**Assignment**. The required output is all lines below that contain the word "ankle".

--- Information given Enclosed Below ---

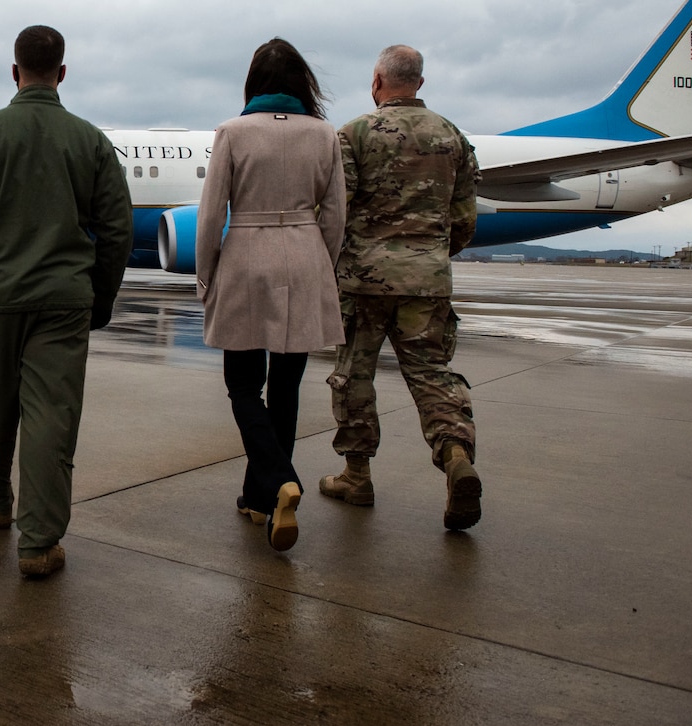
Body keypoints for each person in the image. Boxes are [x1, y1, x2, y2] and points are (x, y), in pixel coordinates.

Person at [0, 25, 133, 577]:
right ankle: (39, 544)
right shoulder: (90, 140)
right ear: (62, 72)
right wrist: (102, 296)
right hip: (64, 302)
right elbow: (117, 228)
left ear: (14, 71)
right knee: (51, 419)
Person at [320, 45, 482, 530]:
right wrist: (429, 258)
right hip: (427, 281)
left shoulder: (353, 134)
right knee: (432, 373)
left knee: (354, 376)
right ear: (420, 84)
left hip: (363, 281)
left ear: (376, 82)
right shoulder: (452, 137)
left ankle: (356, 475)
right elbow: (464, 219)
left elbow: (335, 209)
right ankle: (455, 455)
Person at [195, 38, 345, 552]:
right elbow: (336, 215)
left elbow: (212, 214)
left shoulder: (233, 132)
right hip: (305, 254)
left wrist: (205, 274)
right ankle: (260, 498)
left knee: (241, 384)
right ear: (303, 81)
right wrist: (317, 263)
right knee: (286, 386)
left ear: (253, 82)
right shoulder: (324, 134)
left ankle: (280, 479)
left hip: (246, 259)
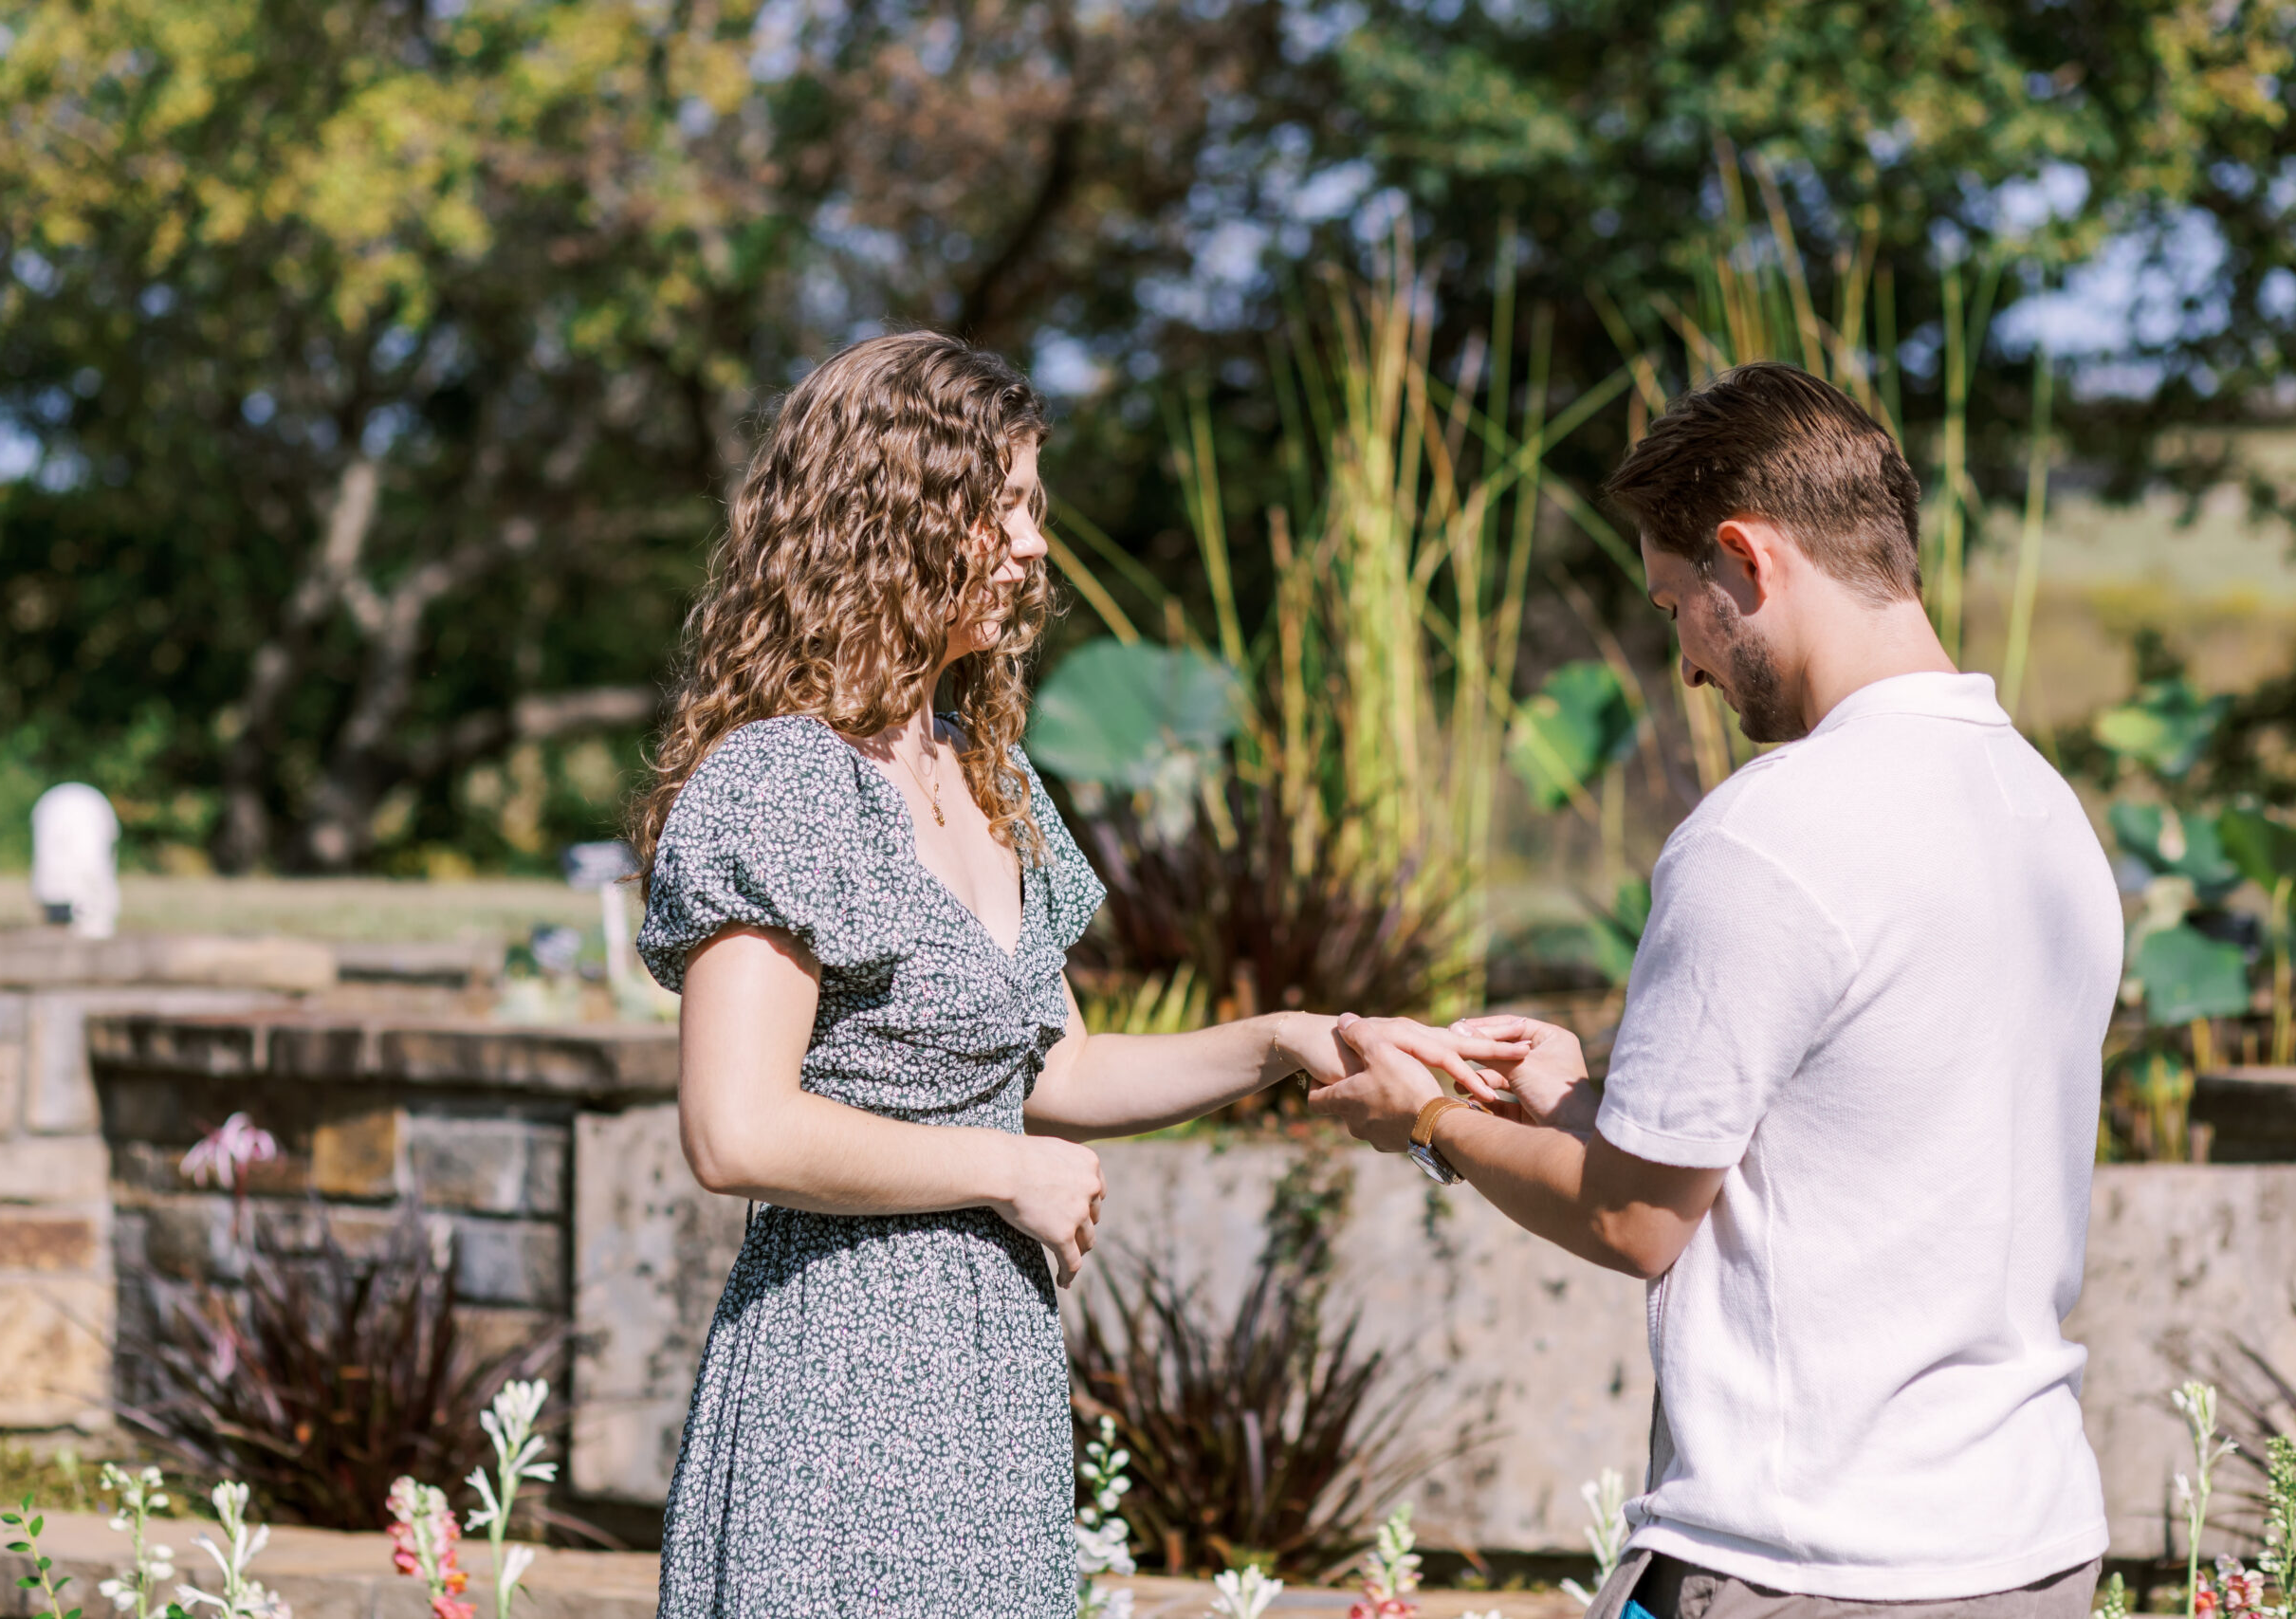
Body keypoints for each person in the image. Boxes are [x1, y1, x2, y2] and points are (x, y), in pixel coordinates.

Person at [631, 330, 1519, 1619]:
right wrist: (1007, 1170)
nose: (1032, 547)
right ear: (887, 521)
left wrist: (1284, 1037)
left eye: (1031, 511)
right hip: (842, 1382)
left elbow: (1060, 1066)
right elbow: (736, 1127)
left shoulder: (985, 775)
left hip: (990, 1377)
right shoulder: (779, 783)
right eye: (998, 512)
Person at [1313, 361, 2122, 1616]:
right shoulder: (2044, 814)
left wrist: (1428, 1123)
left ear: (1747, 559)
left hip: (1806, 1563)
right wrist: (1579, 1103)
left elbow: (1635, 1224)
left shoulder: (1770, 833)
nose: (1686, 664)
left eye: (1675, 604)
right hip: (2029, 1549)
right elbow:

--- End of Enclosed Information given ---

**Final answer**.
right ankle: (39, 544)
left ankle: (356, 475)
right ankle: (455, 455)
right ankle: (260, 498)
left ankle: (280, 479)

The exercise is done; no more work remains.